-- Task objective --
Give the number of lines in this listing that hold "shoulder". No other words belong in the reply.

-- Dataset extract --
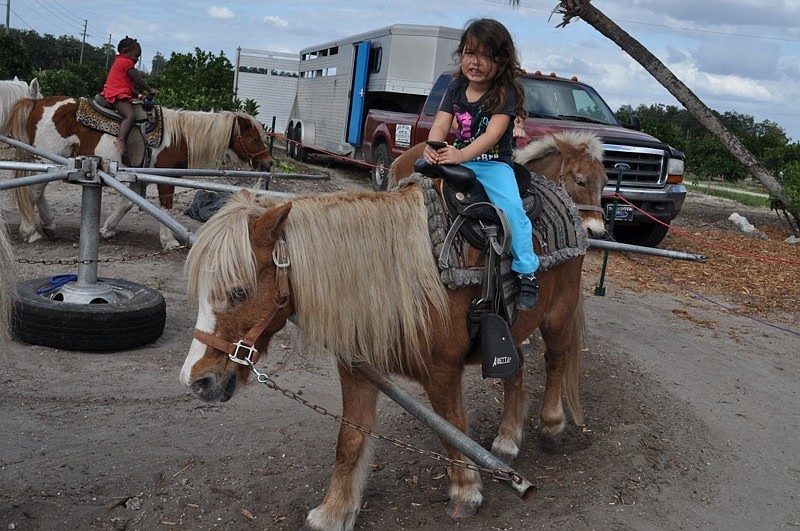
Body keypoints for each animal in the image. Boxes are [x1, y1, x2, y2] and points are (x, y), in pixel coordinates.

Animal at [2, 96, 273, 250]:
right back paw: (30, 230)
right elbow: (165, 207)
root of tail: (37, 102)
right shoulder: (166, 177)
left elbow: (127, 203)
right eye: (255, 139)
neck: (181, 137)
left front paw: (108, 229)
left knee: (37, 191)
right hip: (48, 157)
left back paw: (47, 225)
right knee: (33, 191)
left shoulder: (135, 175)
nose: (268, 163)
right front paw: (169, 240)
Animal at [180, 179, 587, 529]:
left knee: (556, 362)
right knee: (515, 372)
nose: (197, 380)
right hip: (507, 328)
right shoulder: (357, 370)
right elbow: (350, 439)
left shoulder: (442, 373)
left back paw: (551, 426)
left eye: (239, 291)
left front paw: (466, 492)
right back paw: (507, 440)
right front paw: (334, 511)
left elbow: (452, 428)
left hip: (558, 316)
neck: (397, 277)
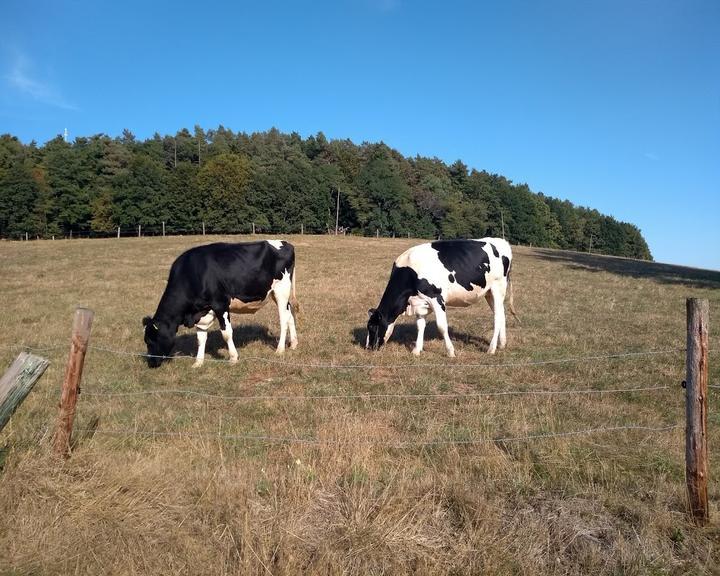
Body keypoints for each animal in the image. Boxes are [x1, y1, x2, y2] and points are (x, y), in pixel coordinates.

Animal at [142, 240, 300, 368]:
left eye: (150, 341)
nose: (151, 363)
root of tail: (286, 243)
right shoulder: (201, 312)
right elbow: (200, 338)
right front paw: (198, 362)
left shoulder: (220, 304)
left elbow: (226, 333)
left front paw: (233, 358)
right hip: (277, 294)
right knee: (290, 314)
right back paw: (293, 344)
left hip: (281, 290)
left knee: (283, 319)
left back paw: (280, 350)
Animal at [368, 237, 516, 356]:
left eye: (372, 327)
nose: (368, 348)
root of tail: (502, 241)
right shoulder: (420, 302)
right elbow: (420, 325)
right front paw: (416, 350)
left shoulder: (436, 298)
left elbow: (442, 326)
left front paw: (450, 352)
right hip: (489, 293)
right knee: (501, 314)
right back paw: (502, 344)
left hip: (498, 287)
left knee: (497, 317)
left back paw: (491, 349)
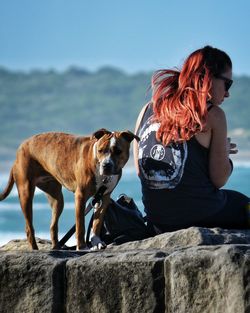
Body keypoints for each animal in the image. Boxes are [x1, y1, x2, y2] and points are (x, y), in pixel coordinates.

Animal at [0, 129, 140, 249]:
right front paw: (82, 247)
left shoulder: (104, 197)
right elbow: (80, 225)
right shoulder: (80, 196)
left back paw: (57, 247)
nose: (106, 165)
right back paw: (35, 249)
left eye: (118, 151)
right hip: (26, 192)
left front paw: (96, 242)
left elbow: (97, 222)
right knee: (29, 227)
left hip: (57, 198)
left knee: (53, 225)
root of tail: (19, 150)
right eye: (100, 150)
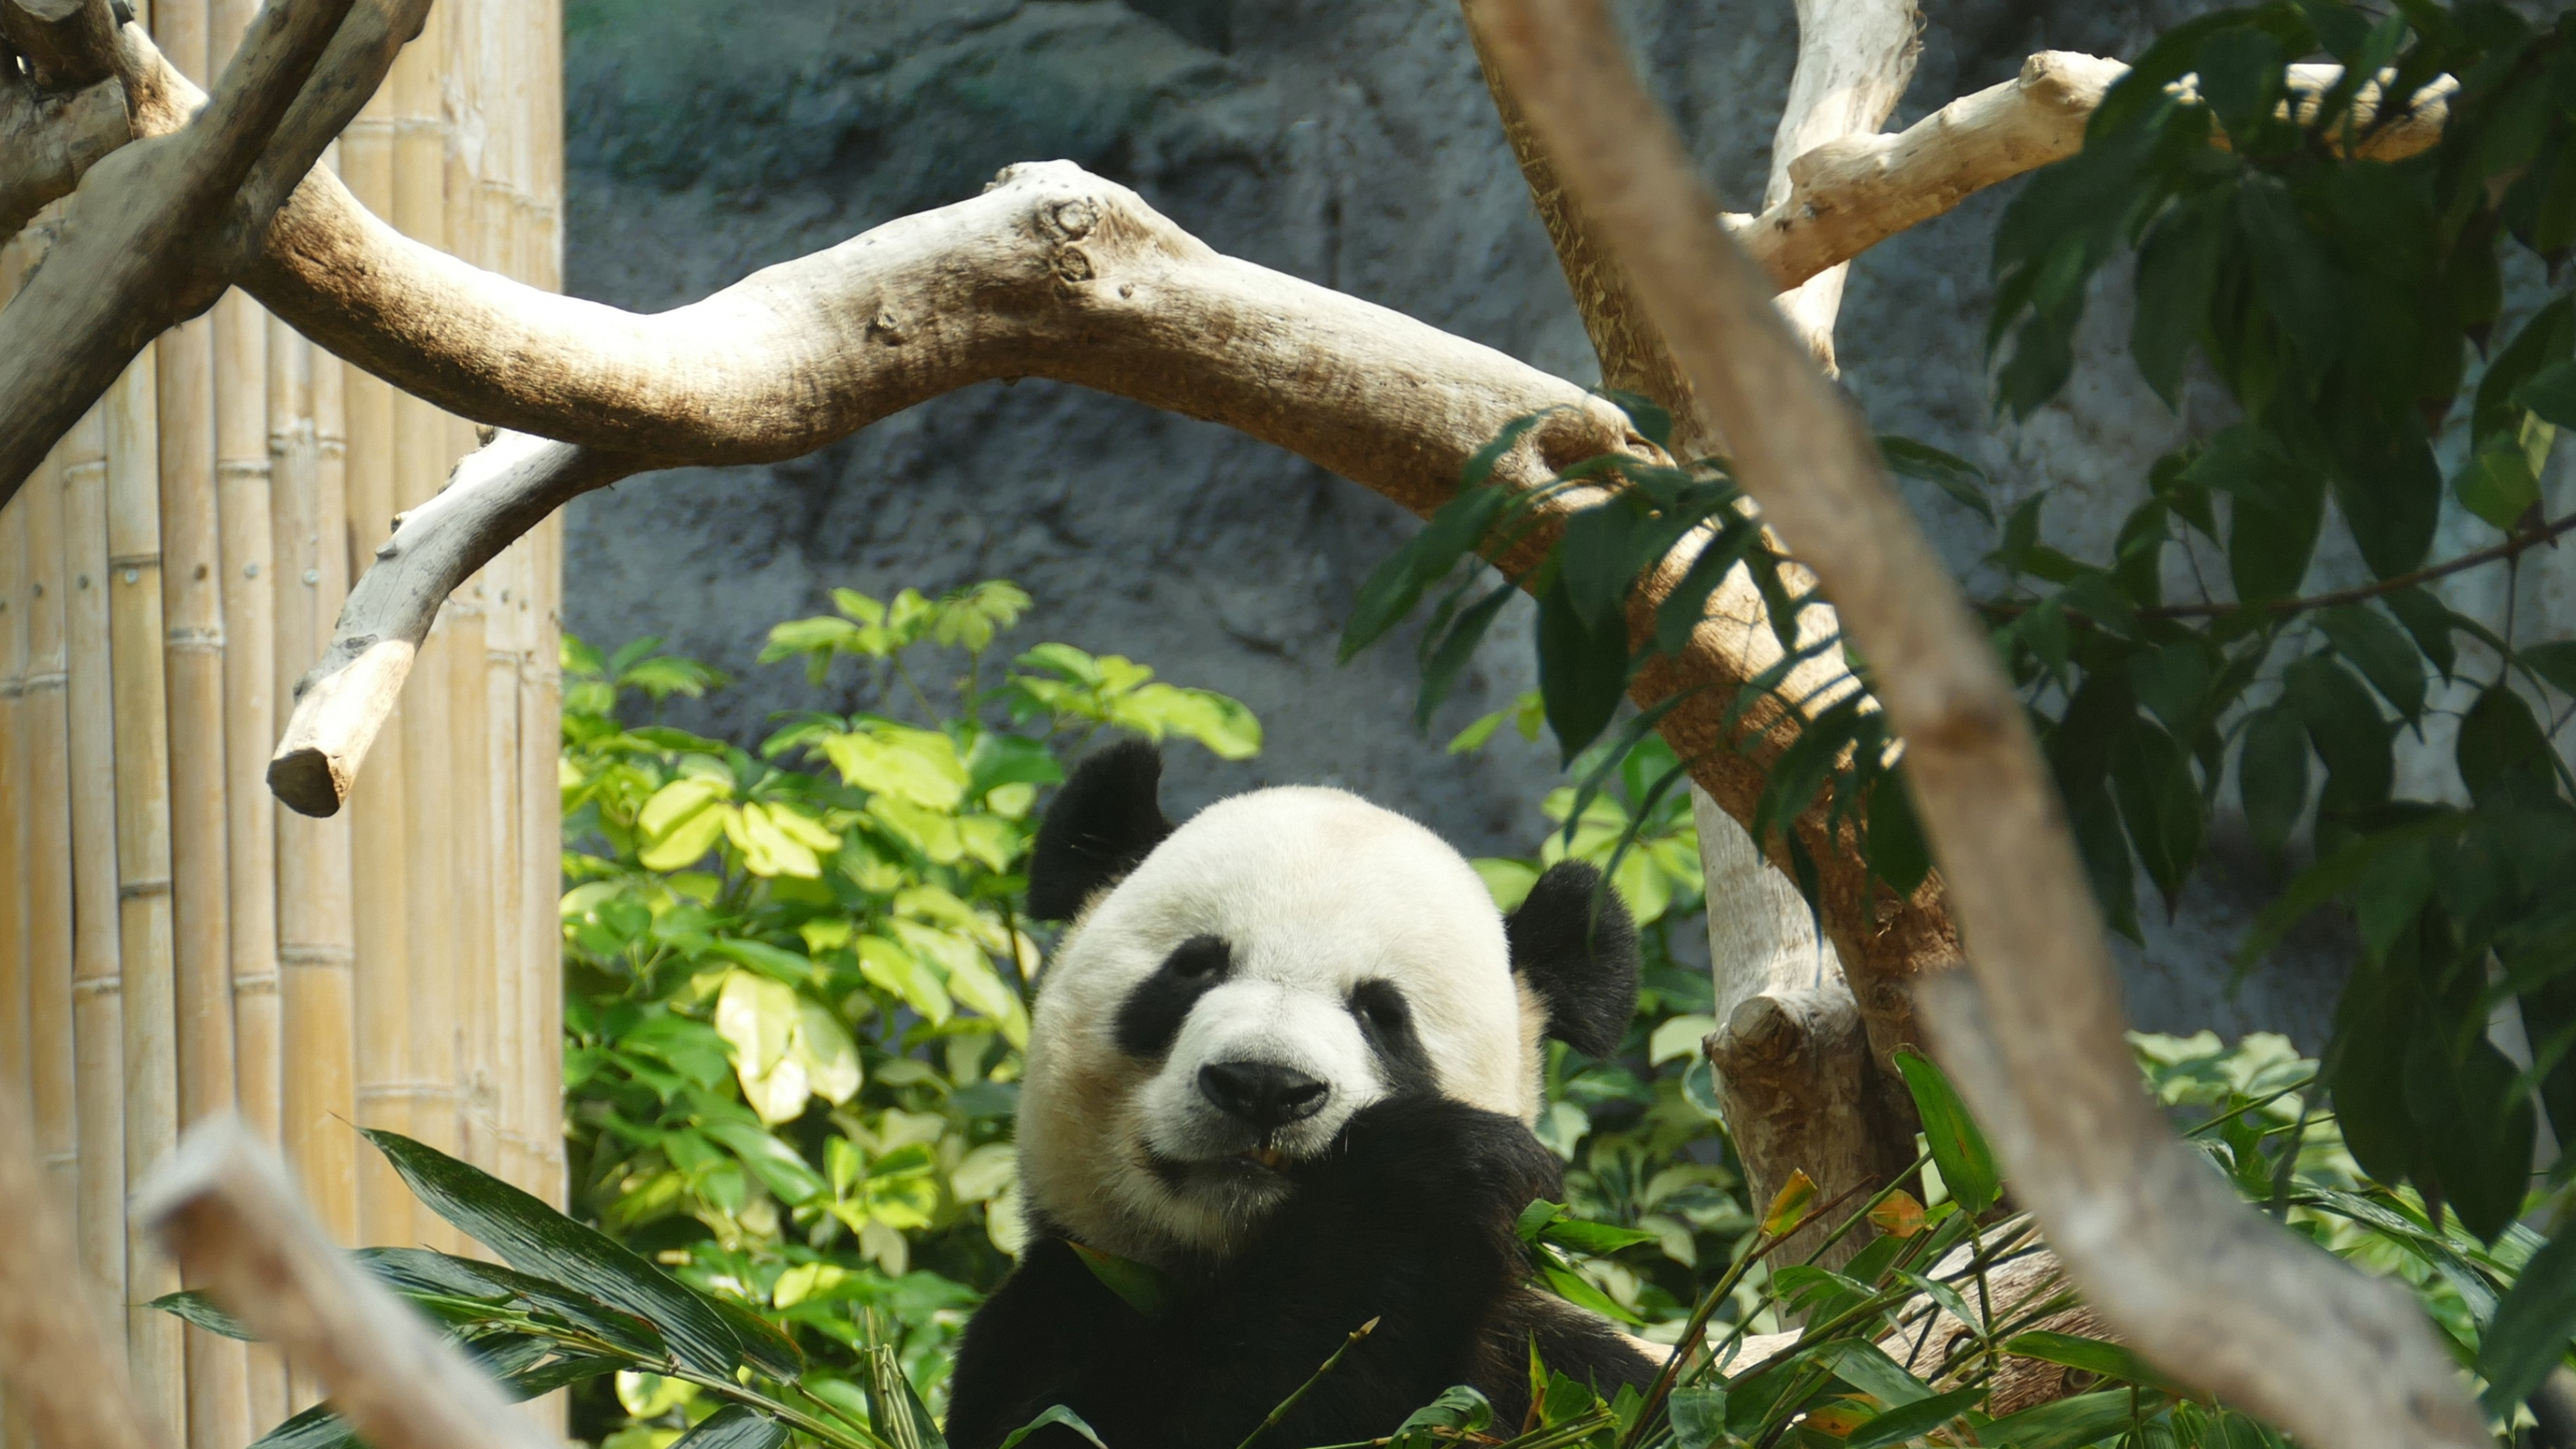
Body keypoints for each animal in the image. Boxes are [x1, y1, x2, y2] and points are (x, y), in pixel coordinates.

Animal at [943, 742, 1648, 1444]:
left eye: (1384, 1014)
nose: (1264, 1086)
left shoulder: (1558, 1358)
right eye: (1195, 967)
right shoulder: (1059, 1303)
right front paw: (1429, 1177)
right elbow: (1115, 1416)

-- Result --
12